Start of EXERCISE DATA
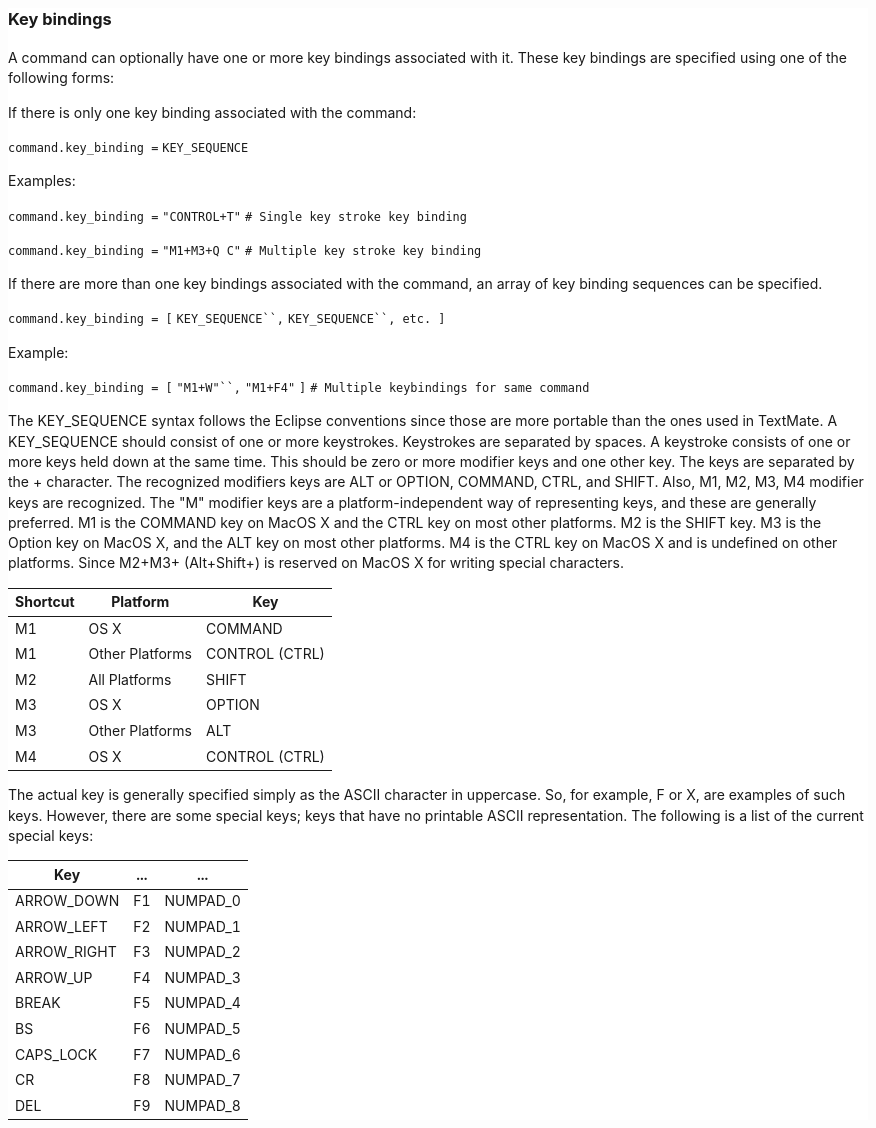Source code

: ### Key bindings

A command can optionally have one or more key bindings associated with it. These key bindings are specified using one of the following forms:

If there is only one key binding associated with the command:

`command.key_binding =` `KEY_SEQUENCE`

Examples:

`command.key_binding =` `"CONTROL+T"`  `# Single key stroke key binding`

`command.key_binding =` `"M1+M3+Q C"`  `# Multiple key stroke key binding`

If there are more than one key bindings associated with the command, an array of key binding sequences can be specified.

`command.key_binding = [` `KEY_SEQUENCE``,` `KEY_SEQUENCE``, etc. ]`

Example:

`command.key_binding = [` `"M1+W"``,` `"M1+F4"` `]` `# Multiple keybindings for same command`

The KEY\_SEQUENCE syntax follows the Eclipse conventions since those are more portable than the ones used in TextMate. A KEY\_SEQUENCE should consist of one or more keystrokes. Keystrokes are separated by spaces. A keystroke consists of one or more keys held down at the same time. This should be zero or more modifier keys and one other key. The keys are separated by the + character. The recognized modifiers keys are ALT or OPTION, COMMAND, CTRL, and SHIFT. Also, M1, M2, M3, M4 modifier keys are recognized. The "M" modifier keys are a platform-independent way of representing keys, and these are generally preferred. M1 is the COMMAND key on MacOS X and the CTRL key on most other platforms. M2 is the SHIFT key. M3 is the Option key on MacOS X, and the ALT key on most other platforms. M4 is the CTRL key on MacOS X and is undefined on other platforms. Since M2+M3+<Letter> (Alt+Shift+<Letter>) is reserved on MacOS X for writing special characters.

| Shortcut | Platform | Key |
| --- | --- | --- |
| M1 | OS X | COMMAND |
| M1 | Other Platforms | CONTROL (CTRL) |
| M2 | All Platforms | SHIFT |
| M3 | OS X | OPTION |
| M3 | Other Platforms | ALT |
| M4 | OS X | CONTROL (CTRL) |

The actual key is generally specified simply as the ASCII character in uppercase. So, for example, F or X, are examples of such keys. However, there are some special keys; keys that have no printable ASCII representation. The following is a list of the current special keys:

| Key | ... | ... |
| --- | --- | --- |
| ARROW\_DOWN | F1 | NUMPAD\_0 |
| ARROW\_LEFT | F2 | NUMPAD\_1 |
| ARROW\_RIGHT | F3 | NUMPAD\_2 |
| ARROW\_UP | F4 | NUMPAD\_3 |
| BREAK | F5 | NUMPAD\_4 |
| BS | F6 | NUMPAD\_5 |
| CAPS\_LOCK | F7 | NUMPAD\_6 |
| CR | F8 | NUMPAD\_7 |
| DEL | F9 | NUMPAD\_8 |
End of EXERCISE DATA
- AIM OF THE TASK -
Everything from the line with "F1 | NUMPAD\_0 |" down to the last line of the data above should be returned exactly, with both ends kept and nothing added.

- RESPONSE FOR THIS EXERCISE -
| ARROW\_DOWN | F1 | NUMPAD\_0 |
| ARROW\_LEFT | F2 | NUMPAD\_1 |
| ARROW\_RIGHT | F3 | NUMPAD\_2 |
| ARROW\_UP | F4 | NUMPAD\_3 |
| BREAK | F5 | NUMPAD\_4 |
| BS | F6 | NUMPAD\_5 |
| CAPS\_LOCK | F7 | NUMPAD\_6 |
| CR | F8 | NUMPAD\_7 |
| DEL | F9 | NUMPAD\_8 |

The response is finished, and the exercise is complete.